Evaluation of the influence of a thioether substituent on the solid state and solution properties of N3S-ligated copper(II) complexes

Admixture of a N3S(thioether) ligand having two internal hydrogen bond donors (pbnpa: N-2-(phenylthio)ethyl-N,N-bis-((6neopentylamino-2-pyridyl)methyl)amine; ebnpa: N-2-(ethylthio)ethyl-N,N-bis-((6-neopentylamino-2-pyridyl)methyl)amine) with equimolar amounts of Cu(ClO4)2·6H2O and NaX (X = Cl-, NCO-, or N3-) in CH3OH/H2O yielded the mononuclear Cu(II) derivatives [(pbnpa)CuCl]ClO4(1), [(ebnpa)Cu-Cl]ClO4(2), [(pbnpa)Cu-NCO]ClO4(3), [(ebnpa)Cu-NCO]ClO4(4), [(pbnpa)Cu-N3]ClO4(5), and [(ebnpa)Cu-N3]ClO4 (6).
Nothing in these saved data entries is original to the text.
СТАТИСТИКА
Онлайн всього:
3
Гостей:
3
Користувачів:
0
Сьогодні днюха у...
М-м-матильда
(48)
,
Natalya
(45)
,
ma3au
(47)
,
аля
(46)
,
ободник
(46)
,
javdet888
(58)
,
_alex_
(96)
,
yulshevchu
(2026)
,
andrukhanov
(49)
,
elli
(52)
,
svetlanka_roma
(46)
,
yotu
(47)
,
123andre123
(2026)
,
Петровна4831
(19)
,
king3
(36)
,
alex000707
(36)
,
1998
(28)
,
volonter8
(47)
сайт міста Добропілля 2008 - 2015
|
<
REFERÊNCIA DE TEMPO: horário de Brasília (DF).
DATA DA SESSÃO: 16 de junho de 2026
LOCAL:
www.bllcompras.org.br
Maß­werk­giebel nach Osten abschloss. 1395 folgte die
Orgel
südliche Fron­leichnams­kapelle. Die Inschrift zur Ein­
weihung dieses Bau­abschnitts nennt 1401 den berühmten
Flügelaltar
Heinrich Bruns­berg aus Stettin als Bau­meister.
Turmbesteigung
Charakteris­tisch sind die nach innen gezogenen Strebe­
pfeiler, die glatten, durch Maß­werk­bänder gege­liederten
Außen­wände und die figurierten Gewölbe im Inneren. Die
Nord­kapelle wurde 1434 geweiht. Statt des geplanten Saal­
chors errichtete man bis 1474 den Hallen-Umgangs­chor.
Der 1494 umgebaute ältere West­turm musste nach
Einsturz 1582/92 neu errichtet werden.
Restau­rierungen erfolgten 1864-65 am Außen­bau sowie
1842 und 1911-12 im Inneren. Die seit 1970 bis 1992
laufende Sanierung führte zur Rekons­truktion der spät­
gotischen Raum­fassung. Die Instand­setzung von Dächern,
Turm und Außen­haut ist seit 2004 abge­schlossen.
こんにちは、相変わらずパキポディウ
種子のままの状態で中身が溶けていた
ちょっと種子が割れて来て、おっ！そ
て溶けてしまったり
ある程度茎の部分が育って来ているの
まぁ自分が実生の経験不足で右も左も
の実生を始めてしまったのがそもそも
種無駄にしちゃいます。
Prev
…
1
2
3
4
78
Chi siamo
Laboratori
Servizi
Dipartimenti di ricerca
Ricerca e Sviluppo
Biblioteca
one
Each complex was characterized by FTIR, UV-VIS, EPR, and elemental analysis. Complexes 1, 2, 3 and 6 were characterized by X -ray crystallography. The structural studies revealed that [(pbnpa)Cu-X]ClO4 derivatives (1, 3) exhibit a distorted square pyramidal type geometry, whereas [(ebnpa)Cu-X]ClO4 complexes (2, 6) may be classified as distorted trigonal bipyramidal. EPR studies in CH3OH/CH3CN solution revealed that 1-6 exhibit an axial type spectrum with g|| > g (up tack) > 2.0 and A|| = 15-17 mT, consistent with a square pyramidal based geometry for the Cu(II) center in each complex. A second species detected in the EPR spectra of 2 and 6 has a smaller A|| value, consistent with greater spin delocalization on to sulfur, and likely results from geometric distortion of the [(ebnpa)Cu(II)-X]+ ions present in 2 and 6.